Because we had stayed in Greece for a while and we really didn’t understand the signs on the streets and on food, we spent a whole afternoon on learning Greek. Andreas told us how to read all the Greek letters and how to pronounce them. Some of them are really hard to say! After a while we somehow got the hang of it and we could even write some words down ourselves! When we went out for pizza in another town, we tried to read all the signs on the shops. Unfortunately, sometimes we couldn’t figure it out, so we might have to practice some more these next weeks!

Kalimera (good morning):

To finish off the first week in Arla, we went to the beach. Before we left, we had breakfast with our hosts and fed the chicken. Taking care of the chicken coop is mainly our job, so in the mornings we feed them (leftovers from the day before and of course their own food), change their water and check if everything is how it’s supposed to be. This morning however, we found out that one of the roosters was missing! Andreas had just bought two new roosters and some chicken a few days earlier, which we put in a separate coop. But now one of the guys was gone! We looked around the farm, but unfortunately the rooster was nowhere to be found. We then covered the coop that contains the newbies with gaze, to prevent the other rooster from leaving too. Well, let’s hope he has found a new house and wasn’t eaten by one of the stray dogs that live around the farm!

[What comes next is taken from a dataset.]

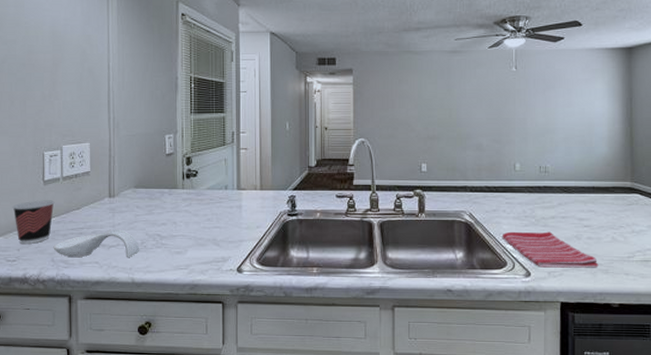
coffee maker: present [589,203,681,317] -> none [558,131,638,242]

Since we’re staying at an elevation of 250 meters, we had to bike downhill to get to the sea. It turned out to be 16 km, which we covered in 48 minutes. It was pretty easy! Andreas’ parents own a summerhouse next to the sea, so we went there to park our bicycles. His mom offered us coffee and we sat down for a while and cuddled with the dog. Then we went swimming: we kind of missed it since we had been in Paleros and went to the sea almost every day. For lunch we had souvlaki and schnitzel at the neighboring hotel. And of course, at the end of the day we had to ride all the way back up to Arla again… What goes down, must come up! Obviously, it took us a little longer. We were quite tired when we arrived in Arla, so we stopped to buy a cold drink before we headed back to the farm. When we eventually got there, two stray dogs were waiting for us at the driveway. We really love dogs, but we noticed that here in Greece dogs are mainly used as guard dogs. Most of the time when we pass by a house or a farm, behind the fence a scary dog is barking like crazy! Because so many dogs are kept wild and live on big farms, puppies are born everywhere and some end up on the street. Sometimes these stray dogs don’t like people and stay away from us, but others are aggressive and show their teeth when we pass by. This time, when we arrived at the gate, one stray dog was scared of us and held back. The other one looked at us with his big angry eyes and walked in circles on the street. Andreas taught us not to turn our backs on them, so we slowly passed him, while looking him in the eye. We were really happy to hear ‘our’ dog, Bobo, barking to the other dog and helping us to enter the gate! Bobo is a guard dog, but fortunately, he’s also super sweet. Every night, he sleeps in front of our side door to keep us safe!

All in all, our first week with this family has been great. We learn a lot of new things concerning landscaping, beekeeping and gardening. The surroundings are amazing, the people are really friendly and thus, we enjoy every minute of every day!